The other major cultural foray of the week was my bi-weekly Shakespeare group, where we discussed The Merchant of Venice, the preparatory notes for which I posted in this space as well. I loved the play even more at the end of the discussion than I did at the start.
The World Elsewhere
I had another short piece at The Week about the elections in Israel, speculating on the ability of the Israeli right to move beyond Netanyahu and, more important, beyond Bibi-ism. But the best piece I’ve read explaining what happened and why is by Yair Rosenberg, and I strongly recommend his analysis to anyone interested in arguing about Israeli politics.

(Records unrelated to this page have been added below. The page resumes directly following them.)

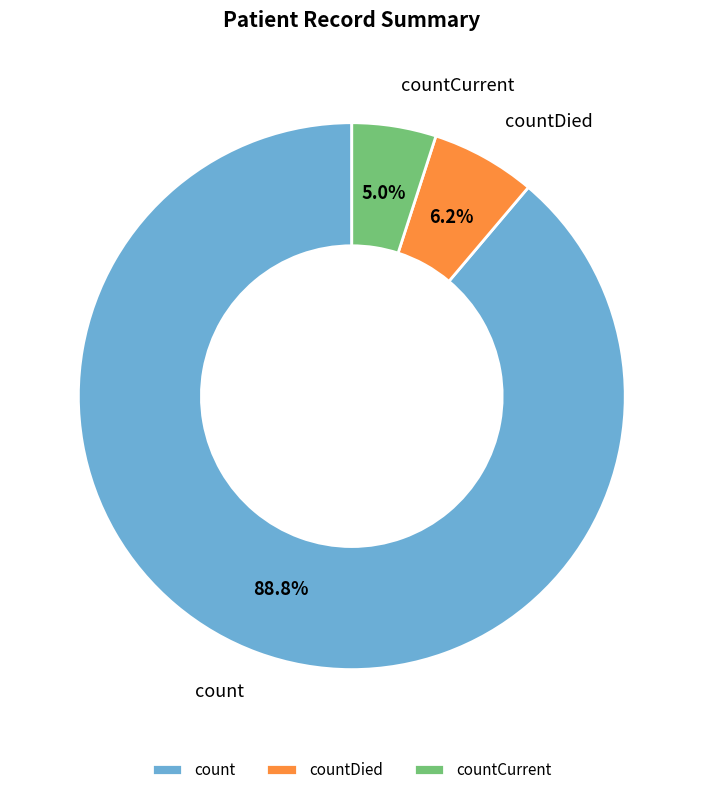

Which has a higher value, countDied or countCurrent?

countDied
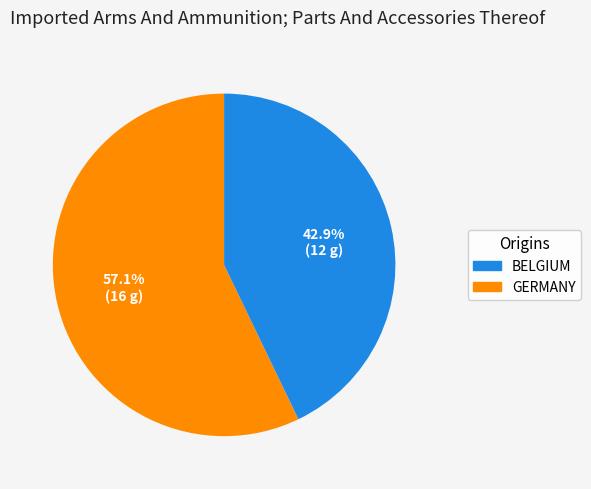

Is there any slice that represents more than half of the pie?

Yes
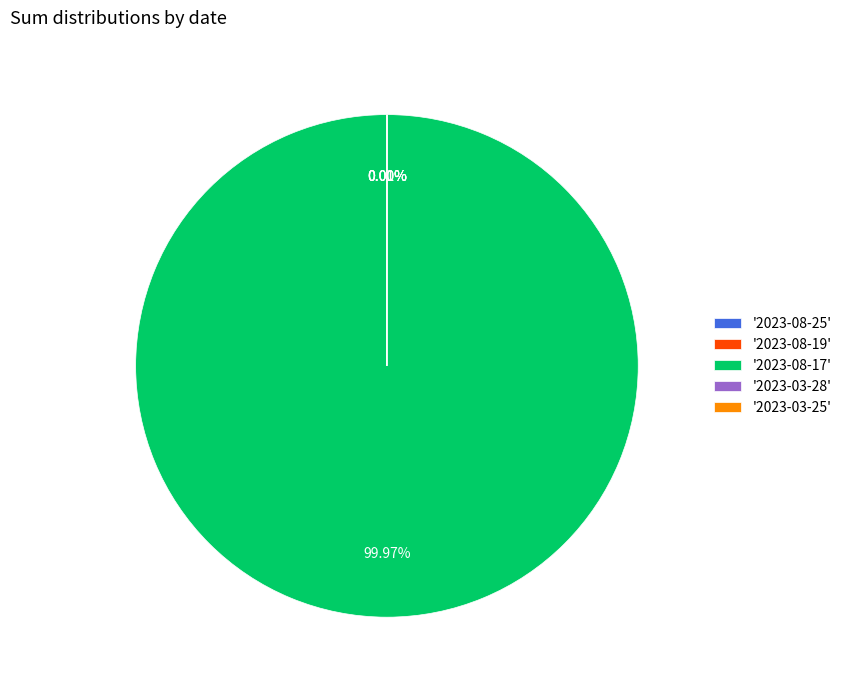

Which category accounts for the majority?

'2023-08-17'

"I found it so striking the degree to which people engaged in this conversation had no interest in grappling with the point being made. Nearly everyone said some version of “but we are right and they are wrong and that makes a big difference.” Of course it makes a big difference! And yet it makes no difference at all... that dynamic is precisely what I am describing. It’s not evidence against me; it’s the argument I am making. It’s not false equivalence because it says nothing about the rightness or wrongness of their respective views to note that Democrats and Republicans increasingly believe the other party is as such a threat to the survival of America."
Well, as one of those who replied in this way, let me say the following:
1) You're right; I, like you (and lots of people, if hardly a majority) have been worring about this for a while. But it's unclear what to *do*. As you can say, we can't divorce (although if the division were able to be drawn in any plausibly geographic way, I think succession would be worth serious consideration... but it probably can't so it's moot).
2) I still think it is worth saying, *every* time one talks about this, that there *is* an asymmetry here. Neither side trusts the other... but one side is *right* and the other wrong. That's important enough to matter.
3) It matters for another reason too: it shapes what we might consider doing. If they were right, then, of course, we would have to push for reform laws despite the damage it would do. If both sides had a point, then some compromise could be explored. But *since they are wrong*, then it really, really means we can't, and shouldn't, compromise.
All that said... I agree with you that it's a terrible mess. I see no good road out of it. Now, the world is complicated and there are doubtless factors I'm not considering... but when your hopes all lie in the unknown unknowns, you know it's not a great situation.